SQLTRACE_BUFFER_FLUSH 16216 64860578 4281 546

LAZYWRITER_SLEEP 66871 64822687 1296 3078

CXPACKET 36751505 57303687 532390 1913500

PAGEIOLATCH_SH 2515588 23759968 4015 132578

BROKER_TASK_STOP 2764 13695843 10015 500

BROKER_RECEIVE_WAITFOR 36 7487453 600000 15

IO_COMPLETION 597881 5658250 2406 10203

I just reset them for further monitoring.

Thanks for your input.

Jon

Cliff Jones SSChampion Points: 10547 More actions · Answer 10

We have found on our 64 bit servers (especially our Itanium) that if we leave Maxdop at 0, the server spends a lot of CPU time transferring the load from one CPU to another (context switching). We actually achieved better performance by setting Maxdop to 1 (which was actually what our HP vendor reccommended).

On some of our other non-Itanium servers I found that I was able to home in on a proper value for Maxdop by tinkering with the Maxdop and the threshold values during times of high CPU utilization to home in on a better value. I did this by resetting the waitstats, let the server run for an hour or so and then rechecking the CXPacket waits and reducing the signal wait percentage. Start at Maxdop 1 for a benchmark, then Maxdop 2. At Maxdop = 2 increase the threshold to see if you can improve on the baseline.
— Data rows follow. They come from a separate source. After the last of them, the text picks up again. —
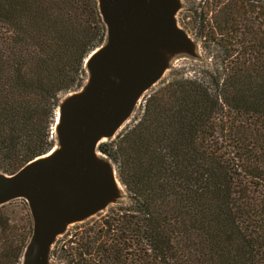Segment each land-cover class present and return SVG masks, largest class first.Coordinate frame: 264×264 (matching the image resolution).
I'll return each instance as SVG.
<instances>
[{
    "label": "trees",
    "instance_id": "trees-1",
    "mask_svg": "<svg viewBox=\"0 0 264 264\" xmlns=\"http://www.w3.org/2000/svg\"><path fill=\"white\" fill-rule=\"evenodd\" d=\"M199 4L187 24L207 62L149 94L131 126L98 144L124 201L62 235L56 262L264 264V0ZM105 38L95 0H0L1 173L56 147L59 104L84 85ZM9 204L0 264H21L31 232L10 224Z\"/></svg>",
    "mask_w": 264,
    "mask_h": 264
},
{
    "label": "water",
    "instance_id": "water-1",
    "mask_svg": "<svg viewBox=\"0 0 264 264\" xmlns=\"http://www.w3.org/2000/svg\"><path fill=\"white\" fill-rule=\"evenodd\" d=\"M95 1L105 42L85 61L84 85L59 104L56 147L12 175L0 172V207L22 199L32 219L21 264H61L50 255L56 240L117 202L123 187L98 144L117 135L172 57H196L177 24L180 0Z\"/></svg>",
    "mask_w": 264,
    "mask_h": 264
},
{
    "label": "rangeland",
    "instance_id": "rangeland-1",
    "mask_svg": "<svg viewBox=\"0 0 264 264\" xmlns=\"http://www.w3.org/2000/svg\"><path fill=\"white\" fill-rule=\"evenodd\" d=\"M181 1V9L179 10L178 14L176 15L177 24L180 28L184 29L190 38H192L197 45L196 48V57H190L187 55H176L170 59V64L168 69L166 70L164 76L157 82L151 89H149L139 100L136 107L134 108V111L132 112L131 116L127 120V122L120 128V130L117 132L120 133L123 130H125L127 127L131 126L140 116L142 113L141 105H143L145 98L151 94L153 91L157 90L158 88L162 87L163 84H165L167 81L172 80L173 78H178L180 76L183 77H194L198 76L199 74L196 73V71H201L203 69V63L207 62V54L206 51H204L202 44L197 41V39L194 37L193 32L194 30L191 29L190 25L187 24L189 21L188 16L192 15V12L195 11L196 7H198L201 3V5L205 2V0H180ZM67 96V95H66ZM55 136V134H54ZM108 140H103L101 143H107ZM121 196L115 202L114 204L109 205L105 210H103L100 213H97L96 215L86 219L85 221L81 223H76L73 225H70L66 232L69 231L70 235L71 232L80 228L83 229L87 226H95L98 225L99 222L102 220L103 217H105L109 210L114 211L113 209L116 208V205H118L120 202L124 201L125 198V190L124 188L121 189ZM6 213L10 220V224H13L18 227V229H25L30 227V232L32 233V220L31 216L28 210V206L25 201L23 200H14L10 202L9 205L6 206ZM69 239V236H67ZM58 239H61L59 237ZM57 239V240H58ZM56 240V241H57ZM54 246V245H53ZM53 248V247H52ZM52 251V250H51ZM51 255V253H50ZM52 258V256H51ZM53 261H55L52 258ZM63 264V263H61Z\"/></svg>",
    "mask_w": 264,
    "mask_h": 264
},
{
    "label": "bare ground",
    "instance_id": "bare-ground-1",
    "mask_svg": "<svg viewBox=\"0 0 264 264\" xmlns=\"http://www.w3.org/2000/svg\"><path fill=\"white\" fill-rule=\"evenodd\" d=\"M51 151H53V149H52ZM51 151H50V152H51ZM11 202H12V201H11Z\"/></svg>",
    "mask_w": 264,
    "mask_h": 264
}]
</instances>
Did you install SQL 2005 from a fresh install (rather than an in place upgrade)?

Cliff Jones SSChampion Points: 10547 More actions · Answer 11

I don't remember where I got this but here is the query I use to get the Signal Wait percentages:

create table #waitstats (

waittype varchar(80),

requests numeric(20,1),

waittime numeric (20,1),

signalwaittime numeric(20,1))

insert into

#waitstats (waittype, requests, waittime, signalwaittime)

select

wait_type, waiting_tasks_count, wait_time_ms, signal_wait_time_ms

from

sys.dm_os_wait_stats

declare @totalwait numeric(20,1),

@totalsignalwait numeric(20,1) ,

@endtime datetime,

@begintime datetime

--get the totals

select

@totalwait=sum(waittime), @totalsignalwait=sum(signalwaittime)

from

#waitstats

--- subtract waitfor, sleep, and resource_queue from Total

select

@totalwait = @totalwait - sum(waittime), @totalsignalwait = @totalsignalwait - sum(signalwaittime)

from

#waitstats

where

waittype in ('Waitfor','Sleep','Resource_Queue')
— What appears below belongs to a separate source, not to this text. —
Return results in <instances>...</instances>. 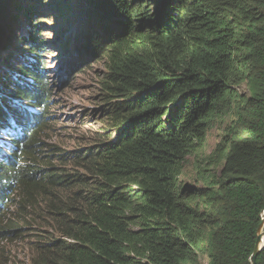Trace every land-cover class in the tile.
I'll return each mask as SVG.
<instances>
[{"label":"trees","instance_id":"1","mask_svg":"<svg viewBox=\"0 0 264 264\" xmlns=\"http://www.w3.org/2000/svg\"><path fill=\"white\" fill-rule=\"evenodd\" d=\"M76 2L107 20L76 51L103 61L116 133L47 143L44 46L23 38L32 58L14 47L13 75L0 58V241L27 238L24 264H250L264 211V0ZM227 99L233 118L195 165L202 184H183Z\"/></svg>","mask_w":264,"mask_h":264},{"label":"rangeland","instance_id":"2","mask_svg":"<svg viewBox=\"0 0 264 264\" xmlns=\"http://www.w3.org/2000/svg\"><path fill=\"white\" fill-rule=\"evenodd\" d=\"M76 1L0 0V50L2 49L0 58L12 57L7 61L10 64L8 66L10 75L15 73V67L11 65L15 56H21L22 63L32 58L28 54L31 46L27 45L23 38L27 40V35L32 33L34 39L38 38L44 46L41 53L43 70L55 86L49 110L52 123L44 141L62 150L85 146L94 141V138H100L103 133H110L109 137L116 133L115 124L108 120L106 112L108 106L99 88V77L105 72L103 61L93 56L89 50L86 53L76 51L77 48L80 49L79 43L85 41L83 39L91 32L107 34L108 32H103L102 28V22L107 20L104 15L96 12L97 10H93L97 16L89 19L88 8ZM6 39L13 47L6 48L8 45ZM69 42L71 44L67 45ZM14 47L21 53L20 56L15 54ZM4 53L6 55H3ZM13 82L12 80L11 83ZM241 91L244 92V89ZM234 103L232 99L222 103L220 107L222 115L217 114L213 117L199 157L187 158L181 176L183 184L197 186L202 184L195 179L196 162L211 152L223 134L224 127L233 118ZM262 219L264 213L261 214ZM22 240L13 243L0 241V264H24L28 258L27 238ZM197 262L206 264L205 258L201 256H197Z\"/></svg>","mask_w":264,"mask_h":264},{"label":"water","instance_id":"3","mask_svg":"<svg viewBox=\"0 0 264 264\" xmlns=\"http://www.w3.org/2000/svg\"><path fill=\"white\" fill-rule=\"evenodd\" d=\"M262 238H264V219L261 220L257 229L254 251L249 259L250 264H256V257L264 247V243H262Z\"/></svg>","mask_w":264,"mask_h":264},{"label":"bare ground","instance_id":"4","mask_svg":"<svg viewBox=\"0 0 264 264\" xmlns=\"http://www.w3.org/2000/svg\"><path fill=\"white\" fill-rule=\"evenodd\" d=\"M262 243H264V238H262Z\"/></svg>","mask_w":264,"mask_h":264},{"label":"built area","instance_id":"5","mask_svg":"<svg viewBox=\"0 0 264 264\" xmlns=\"http://www.w3.org/2000/svg\"><path fill=\"white\" fill-rule=\"evenodd\" d=\"M262 213H264V211Z\"/></svg>","mask_w":264,"mask_h":264},{"label":"clouds","instance_id":"6","mask_svg":"<svg viewBox=\"0 0 264 264\" xmlns=\"http://www.w3.org/2000/svg\"><path fill=\"white\" fill-rule=\"evenodd\" d=\"M34 111H36V110H34Z\"/></svg>","mask_w":264,"mask_h":264}]
</instances>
-- insert adjusted totals, rank by percentage descending

insert into #waitstats select '***total***', 0, @totalwait, @totalsignalwait

select

waittype,

waittime,

percentage = cast(100 * waittime / @totalwait as numeric(20,1)),

signalwaittime,

percentagesw = cast(100 * signalwaittime / @totalsignalwait as numeric(20,1))

from

#waitstats

where

waittype not in ('waitfor','sleep','resource_queue','total')

order by percentage desc

select '%signal'= 100 * (@totalsignalwait / @totalwait)

drop table #waitstats

jlp3630 Hall of Fame Points: 3243 More actions · Answer 12

Cliff Jones (8/28/2008)

We have found on our 64 bit servers (especially our Itanium) that if we leave Maxdop at 0, the server spends a lot of CPU time transferring the load from one CPU to another (context switching). We actually achieved better performance by setting Maxdop to 1 (which was actually what our HP vendor reccommended).
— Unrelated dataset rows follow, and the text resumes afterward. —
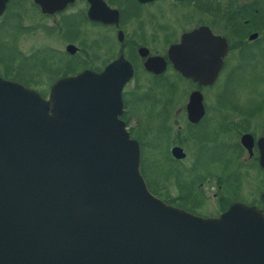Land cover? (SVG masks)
<instances>
[{
	"label": "water",
	"instance_id": "obj_1",
	"mask_svg": "<svg viewBox=\"0 0 264 264\" xmlns=\"http://www.w3.org/2000/svg\"><path fill=\"white\" fill-rule=\"evenodd\" d=\"M33 1L49 13L70 0ZM130 75L117 60L57 80L46 99L0 78V264H264L255 207L202 218L147 190L138 145L118 118ZM197 101L191 93L190 121Z\"/></svg>",
	"mask_w": 264,
	"mask_h": 264
},
{
	"label": "flooded vegetation",
	"instance_id": "obj_2",
	"mask_svg": "<svg viewBox=\"0 0 264 264\" xmlns=\"http://www.w3.org/2000/svg\"><path fill=\"white\" fill-rule=\"evenodd\" d=\"M65 2L59 9L42 13L33 0H6L0 14V33L8 15L18 27L25 14L47 19V34L52 42L61 43L59 50L50 49L55 52L50 54L52 68L48 71L53 75L62 72L51 85L82 71L100 73L112 62L125 61L131 75L121 89L118 118L138 145L140 172L143 164H150L159 169L160 178H175L177 188L178 180L184 181L178 199L186 206L179 209L192 215L197 216L190 210L204 197L203 179L210 178L216 186L212 193L215 212L199 217L216 218L232 204L240 203L255 207L264 218V87L244 90L242 98L248 103L244 112L229 103L222 104V112L216 108V97L223 86L230 87L236 71H252L258 64L264 69V0ZM62 31H69L70 37ZM175 65L192 69L198 76L186 78ZM210 76L212 79L206 80ZM177 82L180 99L174 101L171 94ZM217 87H222L221 91H216ZM195 92L202 110L190 121L186 108L190 94ZM216 120L218 126L209 132V124ZM220 151L224 155L223 175L227 177L229 172L232 151L241 178H254L250 200L229 199L219 183V173L198 169L201 163L208 168L219 163ZM159 190L166 193L164 187ZM194 196L200 198L195 204Z\"/></svg>",
	"mask_w": 264,
	"mask_h": 264
},
{
	"label": "rangeland",
	"instance_id": "obj_3",
	"mask_svg": "<svg viewBox=\"0 0 264 264\" xmlns=\"http://www.w3.org/2000/svg\"><path fill=\"white\" fill-rule=\"evenodd\" d=\"M18 21L20 27L17 26L16 20H13L8 15L6 26L3 32L0 33V78L31 88L37 91L43 98H46L51 81L62 74L61 71H57V74L53 75L52 72L48 71L52 68L50 54L59 50L61 43L59 41L52 42V37L47 34V19L30 17L29 14H25ZM62 33L67 37H70L71 34L69 31H62ZM52 46L55 48V51L50 50ZM257 66L258 68L252 71L243 70V72H235L230 87L223 86L221 95L218 98L216 97V103L218 102V107H221H216L217 111L222 112L224 110L222 104L226 103L231 104V106L235 105V108L239 109V112L246 110L245 107L248 103L242 98L245 94L244 92L246 90L255 91L264 87V72L262 71L264 69H261L259 64ZM78 67H74L73 70L78 69ZM181 83L179 85H182ZM176 85L171 97H173L174 101H179L180 91L178 82ZM145 88L142 87L140 89L145 90ZM221 89L222 87H217L216 91H221ZM163 94L166 95L167 92H163ZM249 104L253 105L254 102L250 101ZM138 108V106H135L134 110L138 111ZM209 125L208 131L210 132L214 126H218L217 120L215 123ZM219 141L221 143L223 137ZM207 146H210V144L206 143ZM211 150L213 149L211 148ZM220 153L219 163L213 165L211 168L205 167V164L201 163L200 165L198 164L201 166H198V169L205 173L209 172L208 170L210 169L215 171L216 174L219 173L218 176L222 177L218 178L220 179L219 183L226 197L229 199L250 200L255 187L254 178H241L242 173L240 176V168L236 166L237 162L233 160L232 151H230L229 172L227 177L223 175L222 173L225 170L223 169L224 166L222 167L221 165H223L224 155L222 151ZM203 158L207 159L208 156L204 155ZM203 166L205 168H202ZM141 169L140 173L151 194L164 202L167 201L174 207L181 208L182 206H186V204L178 199V194L182 191L180 187L185 184L184 181L178 180V189L175 178H160L158 168L150 164H143V168ZM208 179L209 181L206 182ZM203 180L201 188V193L204 196L203 200L190 210V212L197 214V216H208L215 212V200L212 198V193L215 192L216 186L210 178H204ZM160 187H164V190H166L165 194L161 193ZM219 195L221 193H216V196ZM192 200L195 204L198 200L200 201V198L199 196H194Z\"/></svg>",
	"mask_w": 264,
	"mask_h": 264
},
{
	"label": "trees",
	"instance_id": "obj_4",
	"mask_svg": "<svg viewBox=\"0 0 264 264\" xmlns=\"http://www.w3.org/2000/svg\"><path fill=\"white\" fill-rule=\"evenodd\" d=\"M167 202V201H166Z\"/></svg>",
	"mask_w": 264,
	"mask_h": 264
}]
</instances>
On some of our other non-Itanium servers I found that I was able to home in on a proper value for Maxdop by tinkering with the Maxdop and the threshold values during times of high CPU utilization to home in on a better value. I did this by resetting the waitstats, let the server run for an hour or so and then rechecking the CXPacket waits and reducing the signal wait percentage. Start at Maxdop 1 for a benchmark, then Maxdop 2. At Maxdop = 2 increase the threshold to see if you can improve on the baseline.

Did you install SQL 2005 from a fresh install (rather than an in place upgrade)?

Our current database server was loaded via a fresh SQL 2005 install. However, the majority of the databases were migrated from a SQL 2000 database server.

Cliff Jones SSChampion Points: 10547 More actions · Answer 13

That's a good answer. If you upgraded then some of your default values may not be correct (like Max Worker Threads).

My guess is that if you set both your min and max memory to allow 1.5 GB or more to the OS then your problem will go away, as long as you don't have some other application running on the server. When SQL Server gobbles up the memory beyond a certain point the server begins to thrash and CPU hits the roof.

I have seen this several times with our clients servers.